===== Records provided

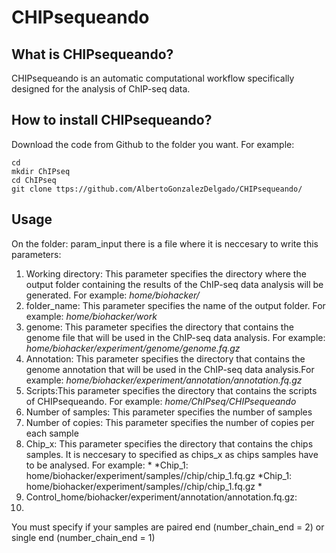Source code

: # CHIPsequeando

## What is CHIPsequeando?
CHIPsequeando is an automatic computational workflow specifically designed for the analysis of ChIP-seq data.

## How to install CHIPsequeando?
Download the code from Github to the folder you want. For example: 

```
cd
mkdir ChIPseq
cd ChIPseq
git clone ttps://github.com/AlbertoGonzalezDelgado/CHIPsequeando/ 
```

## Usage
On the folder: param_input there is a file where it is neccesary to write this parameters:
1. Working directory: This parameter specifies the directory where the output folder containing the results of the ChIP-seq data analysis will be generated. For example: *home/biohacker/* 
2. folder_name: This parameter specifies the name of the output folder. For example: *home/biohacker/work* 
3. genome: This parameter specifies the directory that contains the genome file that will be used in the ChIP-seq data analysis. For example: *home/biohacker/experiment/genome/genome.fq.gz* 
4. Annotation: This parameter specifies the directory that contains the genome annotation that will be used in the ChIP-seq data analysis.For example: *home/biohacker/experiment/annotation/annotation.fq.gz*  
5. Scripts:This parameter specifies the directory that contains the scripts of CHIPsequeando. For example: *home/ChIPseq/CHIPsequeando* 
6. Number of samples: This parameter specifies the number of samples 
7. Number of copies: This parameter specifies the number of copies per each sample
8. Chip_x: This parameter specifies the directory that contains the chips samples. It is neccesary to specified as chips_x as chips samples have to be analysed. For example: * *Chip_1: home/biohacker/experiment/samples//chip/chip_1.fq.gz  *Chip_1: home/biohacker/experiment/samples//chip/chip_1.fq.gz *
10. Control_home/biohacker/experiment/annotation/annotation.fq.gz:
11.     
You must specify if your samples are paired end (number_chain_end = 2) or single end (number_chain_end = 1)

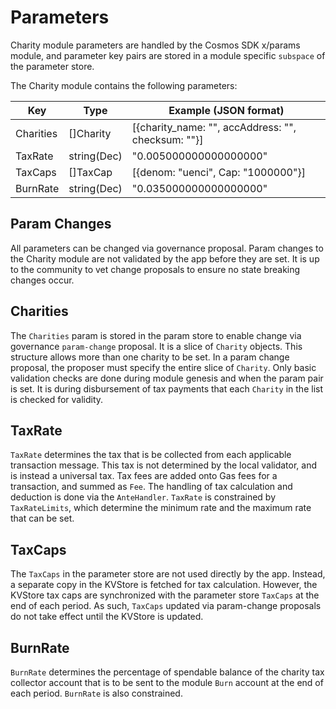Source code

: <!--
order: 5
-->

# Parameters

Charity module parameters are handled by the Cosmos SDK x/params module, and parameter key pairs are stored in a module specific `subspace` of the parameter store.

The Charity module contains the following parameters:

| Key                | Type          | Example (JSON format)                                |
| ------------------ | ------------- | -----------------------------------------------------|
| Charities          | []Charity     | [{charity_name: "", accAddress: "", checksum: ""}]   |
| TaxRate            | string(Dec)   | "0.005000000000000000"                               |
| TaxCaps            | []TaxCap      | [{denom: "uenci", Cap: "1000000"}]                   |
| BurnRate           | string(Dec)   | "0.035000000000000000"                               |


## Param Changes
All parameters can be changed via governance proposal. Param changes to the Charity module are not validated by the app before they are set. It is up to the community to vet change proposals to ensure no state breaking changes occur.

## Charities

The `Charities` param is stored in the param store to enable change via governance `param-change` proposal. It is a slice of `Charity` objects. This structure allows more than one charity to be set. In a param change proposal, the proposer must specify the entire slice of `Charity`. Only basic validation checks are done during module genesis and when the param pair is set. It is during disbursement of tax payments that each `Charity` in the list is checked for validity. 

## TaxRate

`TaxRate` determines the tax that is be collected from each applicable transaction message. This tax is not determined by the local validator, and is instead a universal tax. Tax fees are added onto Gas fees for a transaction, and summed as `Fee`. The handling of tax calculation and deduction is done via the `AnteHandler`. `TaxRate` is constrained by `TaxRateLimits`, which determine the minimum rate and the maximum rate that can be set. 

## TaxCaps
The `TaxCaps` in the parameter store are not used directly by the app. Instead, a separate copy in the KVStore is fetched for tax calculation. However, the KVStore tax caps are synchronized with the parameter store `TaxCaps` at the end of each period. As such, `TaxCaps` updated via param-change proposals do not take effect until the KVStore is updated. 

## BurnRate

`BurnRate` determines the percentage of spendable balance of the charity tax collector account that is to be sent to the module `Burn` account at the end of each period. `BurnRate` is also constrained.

==========
===== Records provided

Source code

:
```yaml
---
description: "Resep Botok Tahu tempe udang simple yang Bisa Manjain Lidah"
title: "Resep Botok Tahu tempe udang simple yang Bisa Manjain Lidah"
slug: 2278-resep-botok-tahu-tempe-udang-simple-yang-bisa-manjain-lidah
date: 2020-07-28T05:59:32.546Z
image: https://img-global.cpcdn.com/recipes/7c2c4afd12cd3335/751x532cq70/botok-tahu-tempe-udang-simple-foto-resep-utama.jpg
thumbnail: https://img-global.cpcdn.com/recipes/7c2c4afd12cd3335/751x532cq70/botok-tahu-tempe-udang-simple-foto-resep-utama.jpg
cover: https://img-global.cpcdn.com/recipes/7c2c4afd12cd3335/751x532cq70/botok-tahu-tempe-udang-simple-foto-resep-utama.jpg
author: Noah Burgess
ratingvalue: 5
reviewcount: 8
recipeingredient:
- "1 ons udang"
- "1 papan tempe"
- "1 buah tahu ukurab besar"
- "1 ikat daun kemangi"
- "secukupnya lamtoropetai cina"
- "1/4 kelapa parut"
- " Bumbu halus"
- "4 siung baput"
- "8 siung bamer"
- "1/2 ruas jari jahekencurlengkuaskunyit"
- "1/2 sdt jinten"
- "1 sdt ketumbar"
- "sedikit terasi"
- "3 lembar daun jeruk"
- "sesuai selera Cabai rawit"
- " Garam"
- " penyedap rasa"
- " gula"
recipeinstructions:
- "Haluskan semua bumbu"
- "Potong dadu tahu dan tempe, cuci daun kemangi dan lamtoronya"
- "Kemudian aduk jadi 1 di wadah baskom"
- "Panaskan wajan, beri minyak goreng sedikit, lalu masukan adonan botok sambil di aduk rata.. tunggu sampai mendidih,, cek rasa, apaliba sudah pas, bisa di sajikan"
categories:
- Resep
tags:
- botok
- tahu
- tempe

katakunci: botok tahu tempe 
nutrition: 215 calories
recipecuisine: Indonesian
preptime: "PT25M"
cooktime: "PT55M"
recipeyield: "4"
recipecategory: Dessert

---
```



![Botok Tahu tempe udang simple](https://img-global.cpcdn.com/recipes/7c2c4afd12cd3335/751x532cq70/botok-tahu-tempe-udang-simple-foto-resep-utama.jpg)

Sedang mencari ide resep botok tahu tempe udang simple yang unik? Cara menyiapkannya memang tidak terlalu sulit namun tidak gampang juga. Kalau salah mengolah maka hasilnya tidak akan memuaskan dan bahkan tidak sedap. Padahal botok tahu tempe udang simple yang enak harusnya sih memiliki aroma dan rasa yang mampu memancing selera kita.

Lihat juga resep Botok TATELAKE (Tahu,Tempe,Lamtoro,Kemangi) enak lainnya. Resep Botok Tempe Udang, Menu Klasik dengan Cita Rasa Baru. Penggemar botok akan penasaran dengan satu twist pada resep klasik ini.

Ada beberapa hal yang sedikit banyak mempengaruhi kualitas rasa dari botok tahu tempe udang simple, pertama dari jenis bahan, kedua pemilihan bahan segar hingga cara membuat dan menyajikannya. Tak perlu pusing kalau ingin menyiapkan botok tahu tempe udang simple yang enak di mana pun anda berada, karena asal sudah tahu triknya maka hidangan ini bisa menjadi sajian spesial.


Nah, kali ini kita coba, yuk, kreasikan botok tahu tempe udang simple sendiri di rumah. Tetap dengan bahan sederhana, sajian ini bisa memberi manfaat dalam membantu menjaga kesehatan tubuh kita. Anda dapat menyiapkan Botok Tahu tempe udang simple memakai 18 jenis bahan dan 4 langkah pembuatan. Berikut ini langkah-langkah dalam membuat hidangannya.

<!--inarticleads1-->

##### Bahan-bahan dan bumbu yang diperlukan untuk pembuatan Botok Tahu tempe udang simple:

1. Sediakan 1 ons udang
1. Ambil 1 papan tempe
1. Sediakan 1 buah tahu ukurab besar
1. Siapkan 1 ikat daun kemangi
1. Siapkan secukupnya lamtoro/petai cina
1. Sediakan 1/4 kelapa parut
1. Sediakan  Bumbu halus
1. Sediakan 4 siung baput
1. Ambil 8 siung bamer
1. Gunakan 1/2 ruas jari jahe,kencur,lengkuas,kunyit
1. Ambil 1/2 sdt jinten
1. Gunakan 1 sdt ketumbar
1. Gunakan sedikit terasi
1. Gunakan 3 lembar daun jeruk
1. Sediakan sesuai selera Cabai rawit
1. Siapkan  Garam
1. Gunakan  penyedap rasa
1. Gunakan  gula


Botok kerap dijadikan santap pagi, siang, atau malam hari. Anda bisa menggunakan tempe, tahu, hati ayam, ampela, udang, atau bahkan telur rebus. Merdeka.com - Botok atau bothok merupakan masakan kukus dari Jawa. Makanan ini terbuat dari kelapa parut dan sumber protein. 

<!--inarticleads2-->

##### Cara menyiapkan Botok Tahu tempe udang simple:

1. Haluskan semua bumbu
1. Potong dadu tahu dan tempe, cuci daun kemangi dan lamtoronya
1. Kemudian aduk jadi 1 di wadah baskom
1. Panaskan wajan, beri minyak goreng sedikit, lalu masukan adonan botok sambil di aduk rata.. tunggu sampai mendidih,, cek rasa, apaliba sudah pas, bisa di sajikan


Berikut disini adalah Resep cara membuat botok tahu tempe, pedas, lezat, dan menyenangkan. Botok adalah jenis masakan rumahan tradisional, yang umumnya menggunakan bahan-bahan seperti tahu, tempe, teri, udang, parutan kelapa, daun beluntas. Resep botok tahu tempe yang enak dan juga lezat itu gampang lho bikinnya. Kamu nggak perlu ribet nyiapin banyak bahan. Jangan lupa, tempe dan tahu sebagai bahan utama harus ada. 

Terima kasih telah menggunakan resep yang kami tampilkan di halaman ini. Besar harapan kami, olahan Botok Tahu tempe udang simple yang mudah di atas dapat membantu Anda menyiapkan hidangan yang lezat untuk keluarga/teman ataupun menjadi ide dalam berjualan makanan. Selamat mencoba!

==========
===== Records provided

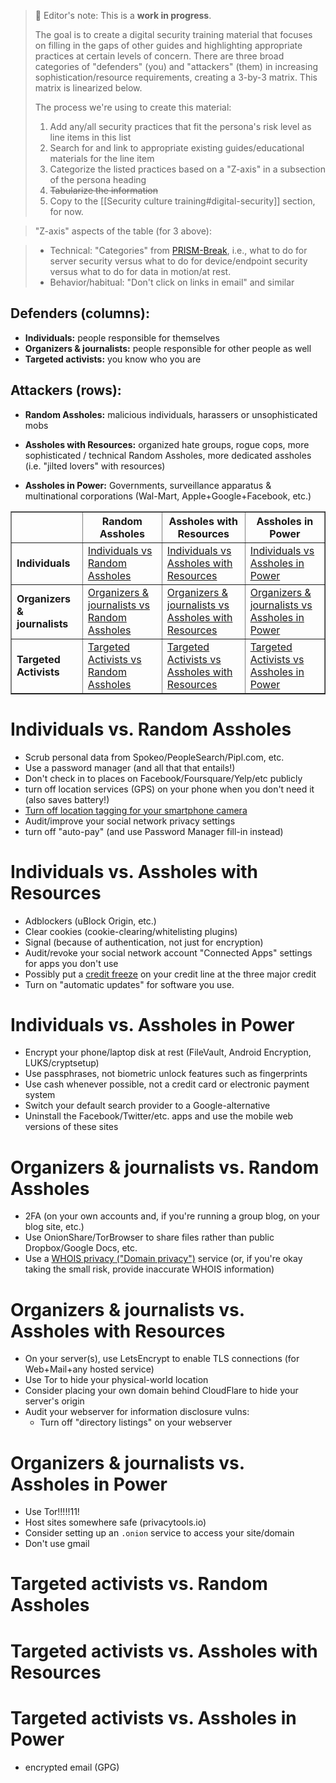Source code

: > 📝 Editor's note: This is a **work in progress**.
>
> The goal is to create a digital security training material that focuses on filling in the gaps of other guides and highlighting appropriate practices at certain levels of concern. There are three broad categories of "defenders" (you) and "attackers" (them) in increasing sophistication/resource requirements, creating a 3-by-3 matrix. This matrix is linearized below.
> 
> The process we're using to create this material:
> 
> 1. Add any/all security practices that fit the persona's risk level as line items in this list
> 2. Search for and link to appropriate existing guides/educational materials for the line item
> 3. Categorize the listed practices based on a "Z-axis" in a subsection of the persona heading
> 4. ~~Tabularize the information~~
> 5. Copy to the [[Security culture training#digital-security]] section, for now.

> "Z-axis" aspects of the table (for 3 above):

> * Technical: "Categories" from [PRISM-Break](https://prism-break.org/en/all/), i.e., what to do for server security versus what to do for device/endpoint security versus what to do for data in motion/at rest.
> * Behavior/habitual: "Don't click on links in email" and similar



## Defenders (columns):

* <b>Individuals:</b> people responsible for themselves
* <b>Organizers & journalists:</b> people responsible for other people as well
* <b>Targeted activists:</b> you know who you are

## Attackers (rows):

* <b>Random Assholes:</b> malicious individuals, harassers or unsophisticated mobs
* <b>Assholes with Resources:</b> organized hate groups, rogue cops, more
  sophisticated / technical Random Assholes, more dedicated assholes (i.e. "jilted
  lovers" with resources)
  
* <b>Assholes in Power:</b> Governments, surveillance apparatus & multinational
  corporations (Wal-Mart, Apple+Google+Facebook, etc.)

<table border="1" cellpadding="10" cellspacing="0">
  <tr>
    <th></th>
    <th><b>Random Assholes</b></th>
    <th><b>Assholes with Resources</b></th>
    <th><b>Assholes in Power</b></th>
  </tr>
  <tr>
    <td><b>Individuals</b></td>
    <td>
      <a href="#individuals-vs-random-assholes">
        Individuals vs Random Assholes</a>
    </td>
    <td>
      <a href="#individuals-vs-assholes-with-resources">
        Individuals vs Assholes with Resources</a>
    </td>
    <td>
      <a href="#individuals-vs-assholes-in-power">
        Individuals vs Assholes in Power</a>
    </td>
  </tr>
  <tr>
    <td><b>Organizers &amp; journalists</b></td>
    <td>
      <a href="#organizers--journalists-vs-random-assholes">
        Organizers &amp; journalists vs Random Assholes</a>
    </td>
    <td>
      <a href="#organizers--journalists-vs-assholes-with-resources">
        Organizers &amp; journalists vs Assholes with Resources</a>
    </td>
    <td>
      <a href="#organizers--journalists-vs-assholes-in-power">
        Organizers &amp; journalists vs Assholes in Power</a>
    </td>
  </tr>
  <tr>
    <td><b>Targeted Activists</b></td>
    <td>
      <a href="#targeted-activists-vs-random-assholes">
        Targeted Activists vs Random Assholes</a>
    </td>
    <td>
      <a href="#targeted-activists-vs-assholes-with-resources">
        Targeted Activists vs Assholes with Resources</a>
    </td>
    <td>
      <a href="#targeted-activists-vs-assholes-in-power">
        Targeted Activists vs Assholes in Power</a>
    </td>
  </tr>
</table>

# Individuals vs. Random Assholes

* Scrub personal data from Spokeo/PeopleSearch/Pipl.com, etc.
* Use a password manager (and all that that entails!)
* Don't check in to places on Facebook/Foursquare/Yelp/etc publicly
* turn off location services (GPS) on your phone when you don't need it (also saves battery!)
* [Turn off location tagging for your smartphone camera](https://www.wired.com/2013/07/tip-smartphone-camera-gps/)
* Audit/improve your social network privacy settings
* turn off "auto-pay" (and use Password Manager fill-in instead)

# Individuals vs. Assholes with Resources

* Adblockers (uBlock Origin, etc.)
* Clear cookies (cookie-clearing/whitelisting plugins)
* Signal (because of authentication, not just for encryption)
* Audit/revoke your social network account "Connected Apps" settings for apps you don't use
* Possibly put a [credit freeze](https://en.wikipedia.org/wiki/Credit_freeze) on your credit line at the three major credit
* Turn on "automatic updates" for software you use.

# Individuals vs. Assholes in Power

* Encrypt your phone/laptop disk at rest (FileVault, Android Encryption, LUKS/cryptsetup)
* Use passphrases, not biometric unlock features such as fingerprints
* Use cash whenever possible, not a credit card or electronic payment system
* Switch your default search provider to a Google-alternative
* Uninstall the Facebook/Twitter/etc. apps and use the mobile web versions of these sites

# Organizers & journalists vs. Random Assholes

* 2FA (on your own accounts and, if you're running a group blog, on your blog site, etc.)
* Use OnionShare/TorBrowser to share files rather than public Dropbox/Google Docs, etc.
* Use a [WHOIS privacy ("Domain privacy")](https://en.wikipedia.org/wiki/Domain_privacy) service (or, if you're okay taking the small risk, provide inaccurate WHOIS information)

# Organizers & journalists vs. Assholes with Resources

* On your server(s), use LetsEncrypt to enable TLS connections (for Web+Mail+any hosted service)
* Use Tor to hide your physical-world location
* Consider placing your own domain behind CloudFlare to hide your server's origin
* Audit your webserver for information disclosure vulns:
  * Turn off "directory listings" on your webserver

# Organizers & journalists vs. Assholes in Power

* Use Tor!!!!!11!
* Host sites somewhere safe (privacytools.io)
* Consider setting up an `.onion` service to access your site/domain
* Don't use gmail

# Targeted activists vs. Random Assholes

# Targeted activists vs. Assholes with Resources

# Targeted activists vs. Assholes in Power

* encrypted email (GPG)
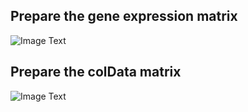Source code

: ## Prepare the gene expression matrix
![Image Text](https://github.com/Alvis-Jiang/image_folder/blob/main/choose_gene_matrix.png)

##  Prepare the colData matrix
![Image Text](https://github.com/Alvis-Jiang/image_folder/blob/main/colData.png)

==========

▸ **Exercise details**: Say how many lines in the data hold the string "module", and write nothing else.

▸ **Exercise result**: 5